Cross-model consensus¶

Status: panel-level agreement scoring. The consensus engine compares several models' answers to one prompt, quantifies how much they agree, and names the claims where they diverge. It is a routing and review aid — it tells you when one model's answer should not be trusted alone — while the streaming halt and NLI scorer remain the response-side ground truth.

Every other guard in Director-AI scores a single response. CrossModelConsensus scores a panel: give it the same question answered by GPT, Claude, Gemini, a local Llama, or any other set of models and it returns how much the answers agree, the specific claims where they conflict (with evidence), and whether to accept the majority answer, send it for review, or escalate to a stronger model or a human.

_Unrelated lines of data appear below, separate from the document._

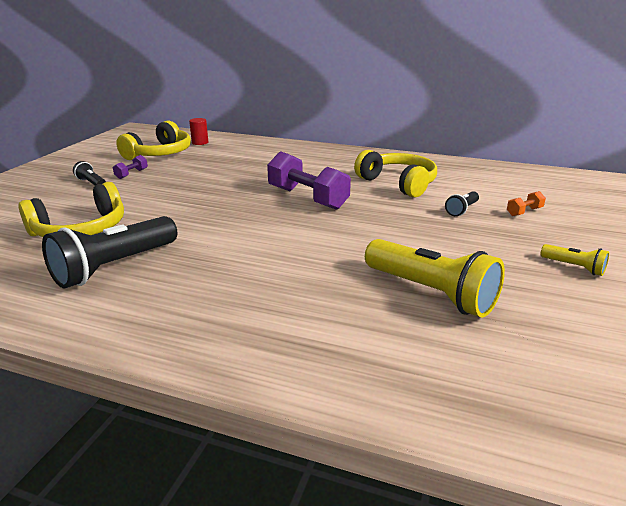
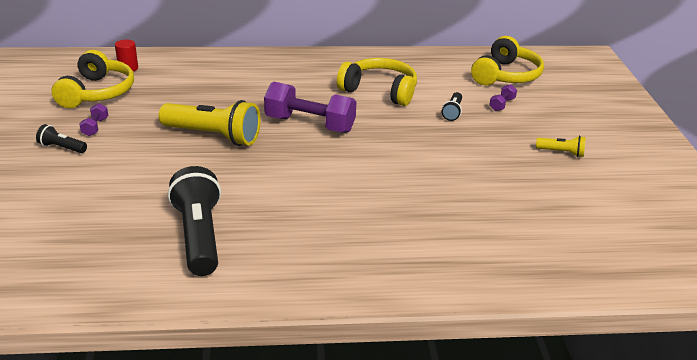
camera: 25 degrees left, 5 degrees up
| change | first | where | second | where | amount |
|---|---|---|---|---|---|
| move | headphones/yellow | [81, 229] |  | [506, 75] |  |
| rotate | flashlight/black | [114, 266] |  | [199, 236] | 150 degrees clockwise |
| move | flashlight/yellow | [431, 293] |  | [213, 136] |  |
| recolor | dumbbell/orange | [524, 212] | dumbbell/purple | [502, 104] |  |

The two agreement signals¶

Signal	When it is used	What it measures
semantic agreement	an NLI contradiction scorer is supplied	`1 - max(P(contradiction) a→b, P(contradiction) b→a)` for each answer pair — the directional maximum, because either direction is enough to break agreement
lexical agreement	no scorer supplied (or as a cheap pre-filter)	Jaccard word overlap of the two answers via the Rust `rust_word_overlap` kernel, with a bit-exact Python fallback

The panel consensus is the mean pairwise agreement. Below escalate_threshold (default 0.45) the recommendation is escalate; below accept_threshold (default 0.7) it is review; at or above it is accept. The result also carries the full pairwise agreement matrix and a short rationale.

Divergence with evidence¶

When an NLI scorer is supplied, divergences are reported at the claim level: each answer is split into claims and every cross-model claim pair whose contradiction probability clears the flag threshold (the scorer's own threshold by default) is returned as a Divergence naming the two models, the two conflicting claims, and the contradiction strength — so "the models disagree" always comes with the sentence that caused it. Without a scorer the engine still surfaces the single least-agreeing answer pair so the caller sees who diverged most.

Usage¶

from director_ai.guard import ProductionGuard
from director_ai.core.consensus import ModelResponse

guard = ProductionGuard()
panel = [
    ModelResponse("gpt", "The treaty was signed in 1920."),
    ModelResponse("claude", "The treaty was signed in 1919."),
    ModelResponse("gemini", "The treaty was signed in 1920."),
]

# Lexical-only (dependency-free, offline):
result = guard.cross_model_consensus(panel)
print(result.consensus, result.recommendation, result.rationale)

# Semantic, claim-level divergence with evidence:
from director_ai.core.scoring.contradiction import ContradictionScorer

nli = ContradictionScorer.from_pretrained()
result = guard.cross_model_consensus(panel, nli=nli)
for d in result.divergences:
    print(f"{d.model_a} vs {d.model_b}: {d.contradiction:.2f}")
    print(f"  {d.claim_a!r}  ⟂  {d.claim_b!r}")

The engine (and any supplied scorer) persists for the life of the guard.

Polyglot backend¶

The lexical agreement runs through the Rust backfire_kernel.rust_word_overlap extension when it is installed, and a pure-Python Jaccard fallback otherwise. The two are bit-for-bit identical — both case-fold, split on whitespace, and retain punctuation on the token — so the dispatch is purely a speed choice and the engine runs everywhere. See Rust Acceleration.

Measured behaviour¶

On the bundled labelled panels (python -m benchmarks.cross_model_consensus):

Metric	Value
Lexical recommendation accuracy (accept vs escalate panels)	1.00
Rust ↔ Python parity	exact
Throughput (lexical consensus)	~114,000 panels/s

These numbers come from the committed benchmark and benchmarks/results/cross_model_consensus.json; reproduce them with the command above. The benchmark exercises the offline lexical path; the semantic NLI path is validated by the unit tests with a deterministic scorer.